Got an opinion? These people do.
Timothy Egan:
"People will be hunting Democrats with dogs," said Senator Phil Gramm of Texas.
This was 1993, in the fragile first year of Bill Clinton’s presidency, on a vote to raise taxes for the wealthiest 1.2 percent and cut them for the poor and small businesses. That budget bill passed without a single Republican vote...
There are new taxes on tanning salons — already dubbed the Boehner tax, for the preternaturally bronzed Republican House leader from Ohio — and those at the highest end.
Will Democrats run on it, or run from it? That depends on whether they take a long view, and fight, or a short view and cower. There are plenty of people in the latter camp. The former can look to the lonely legislators who stood with Bill Clinton in 1993 and say "told you so," while grandchildren listen at Christmas.
Ross Douthat: The "deeply insightful" is elusive this holiday season. I'm having as much trouble as everyone else in pigeonholing Obama, so like them I'll just make stuff up.
Obama baffles observers, I suspect, because he’s an ideologue and a pragmatist all at once. He’s a doctrinaire liberal who’s always willing to cut a deal and grab for half the loaf. He has the policy preferences of a progressive blogger, but the governing style of a seasoned Beltway wheeler-dealer.
Ross, your homework assignment is to write an essay starting with "Obama is a doctrinaire liberal because..."
David Broder: Richard Daley is so much more grounded in reality than you DFHs who got Iraq right and elected Obama. Daley (the Daleys had a stellar grip on reality about Vietmnam) said:
All that is required for the Democratic Party to recover its political footing is to acknowledge that the agenda of the party's most liberal supporters has not won the support of a majority of Americans -- and, based on that recognition, to steer a more moderate course on the key issues of the day, from health care to the economy to the environment to Afghanistan.

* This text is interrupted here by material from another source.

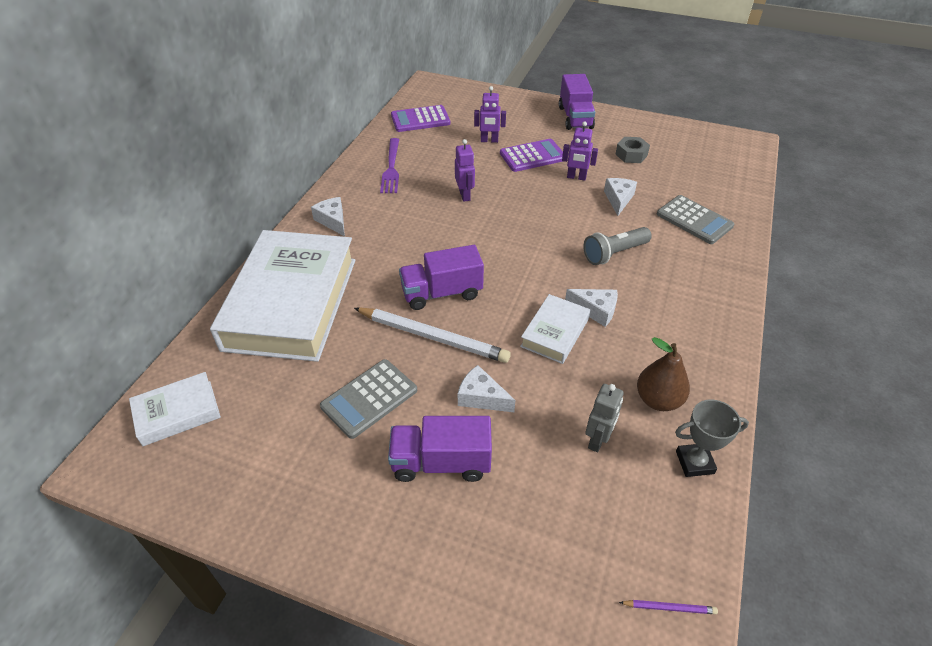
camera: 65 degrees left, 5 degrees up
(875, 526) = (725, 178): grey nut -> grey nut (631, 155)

Funny, that's exactly what he is doing. And that's where the unhappiness in the polls is coming from - the left thinks he's too center-right.
Ron Brownstein continues a new piece of conventional wisdom:
The new Internet-based left, because it is so heavily reliant on college-educated whites generally less exposed to the economy's storms, has a blind spot on kitchen table issues.
Ah, so it's not that Obama is a pragmatic ideologue (or something), or that he's too left, it's that the DFH's on the internet are too educated and affluent to understand – that must mean the left is too left. I am so grateful that we have the elite press to explain to us what "regular Amuricans" think, though. And, by the way, everyone on the left is not against this bill. We just want to make it better.
Chris Cillizza:
But a closer look at history suggests that both too much and too little can be made of a president's first year in office.
Got all that, or do you need a chart?
Ezra Klein joins the "Senate is broken" holiday choir:
This might seem an odd moment to argue that the Senate is fundamentally broken and repairs should top our list of priorities. After all, the Senate passed a $900 billion health-care bill Thursday morning. But consider the context: Arlen Specter's defection from the Republican Party earlier this year gave Democrats 60 votes in the Senate -- a larger majority than either party has had since the '70s. Democrats also controlled the House and the presidency, and were working in the aftermath of a financial crisis that occurred on a Republican president's watch. This was a test of whether a party could govern when everything was stacked in its favor.